Several variations in the damascene and dual damascene processes described above are also known to the art, and some of these variations do not utilize a reducing plasma to remove oxides from the copper interconnects. One such variation involves the use of a metallic copper diffusion barrier that is selectively plated onto the copper interconnects after the CMP step in either standard damascene or dual damascene processing. This metallic barrier can be plated by electroless or electroplated processes. Typically, electroless plated films, such as CoWB or CoWP, are utilized for this purpose. The use of metallic barrier films offer improved EM performance. Moreover, the use of such barrier films permits the elimination of dielectric copper barrier materials. Since these barrier films are typically higher-k films than the ILD, their removal reduces the integrated k-value of the overall interconnect film stack.
Although the ILD is not exposed to a reducing plasma for the treatment of the copper interconnects in such a process, the ILD is exposed to an oxidizing plasma during the deposition of dielectric layers for subsequent levels of interconnect. These dielectric layers may be adhesion promoting layers or the subsequent ILD layer. Unfortunately, it has been found that oxidizing plasmas, like reducing plasmas, also damage low-k dielectric films, and that integrated ILD layers subjected to this process suffer a similar increase in dielectric constant.

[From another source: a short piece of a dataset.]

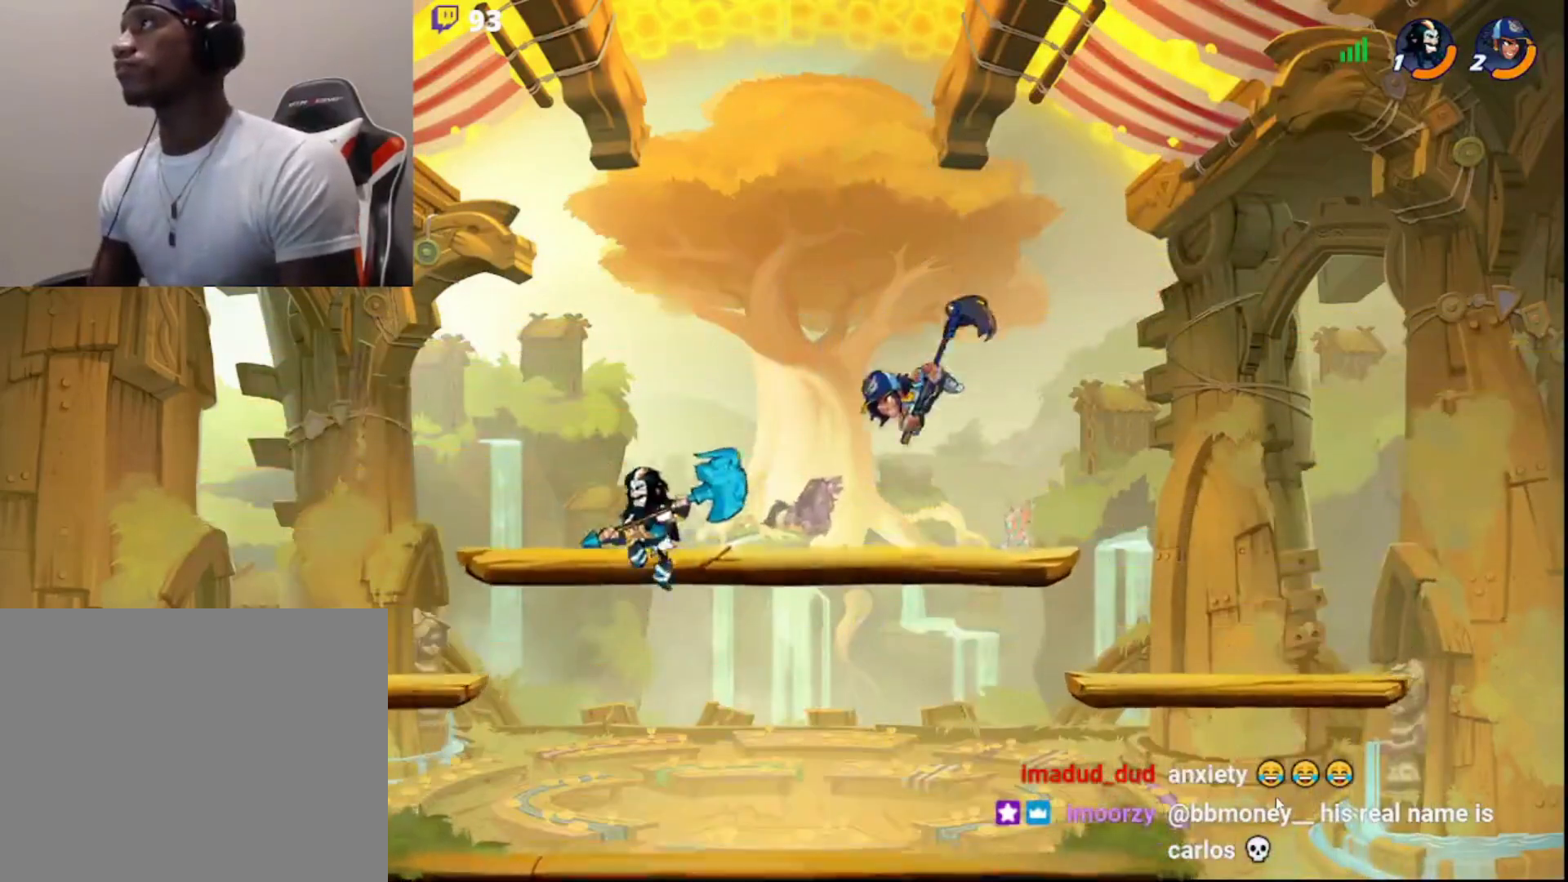
{"buttons": ["R2"], "left_stick": "left", "right_stick": "center", "events": [[33, "L3", "down"], [33, "left_stick", "down-right"], [133, "L3", "up"], [167, "left_stick", "right"], [433, "left_stick", "left"], [467, "R2", "down"]]}
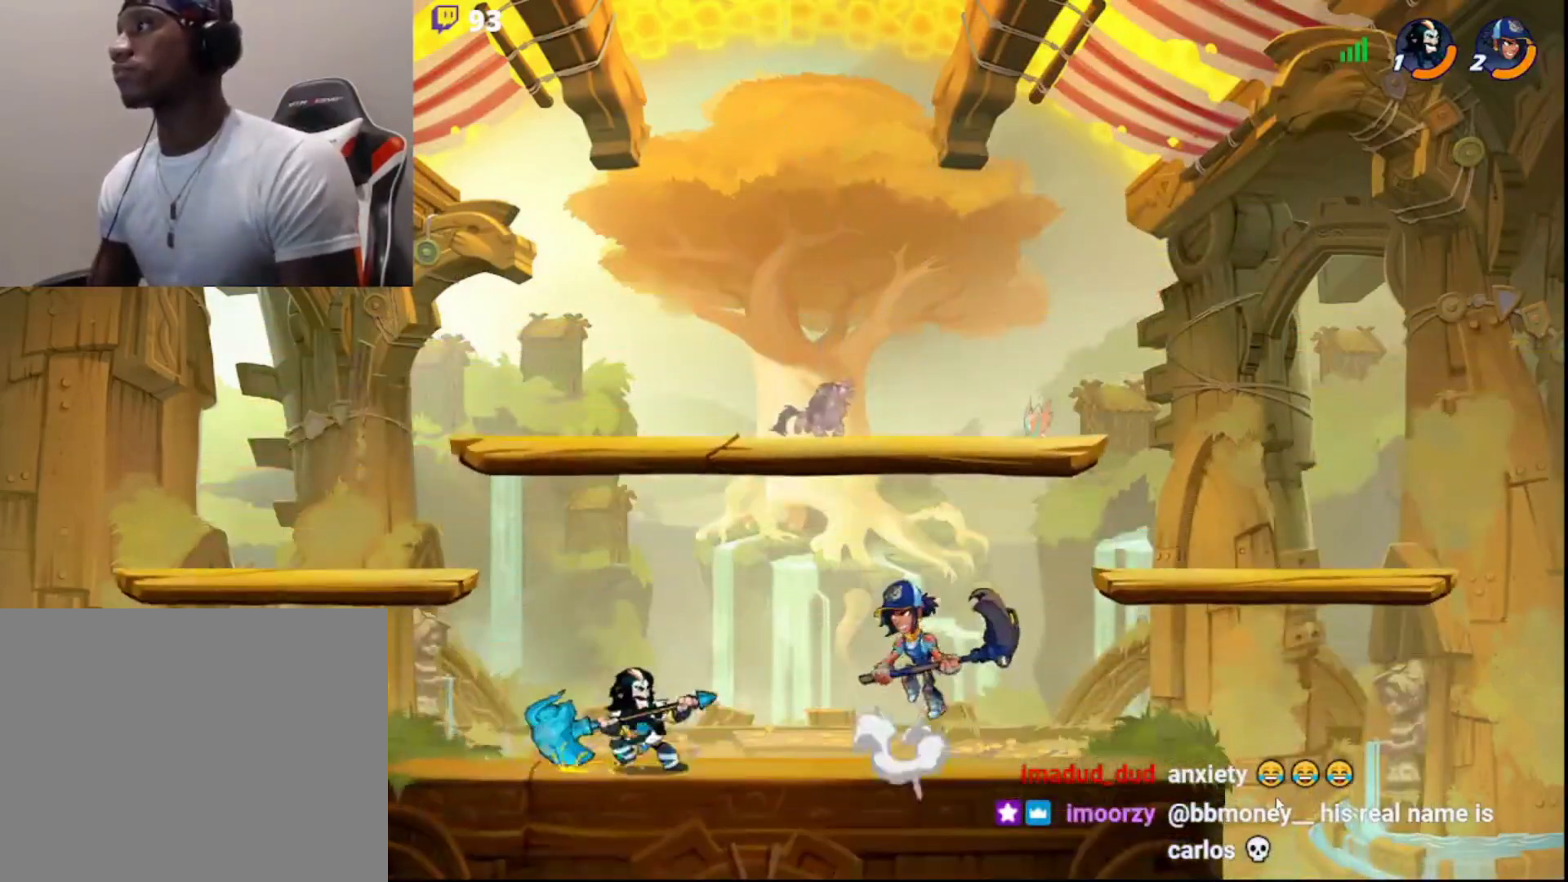
{"buttons": [], "left_stick": "right", "right_stick": "center", "events": [[50, "R2", "up"], [83, "R2", "down"], [117, "left_stick", "up"], [200, "R2", "up"], [217, "left_stick", "center"], [283, "left_stick", "right"]]}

There is thus a need in the art for a process which overcomes these infirmities. In particular, there is a need in the art for a method for making semiconductor devices by a damascene or dual damascene process in which the dielectric constant of the ILD in the resulting device is closer to theoretically achievable values. There is further a need in the art for such a method in which the films are less susceptible to damage from subsequent processing steps and conditions, including exposure to oxidizing or reducing plasmas. These and other needs may be met by the methodologies and devices described herein.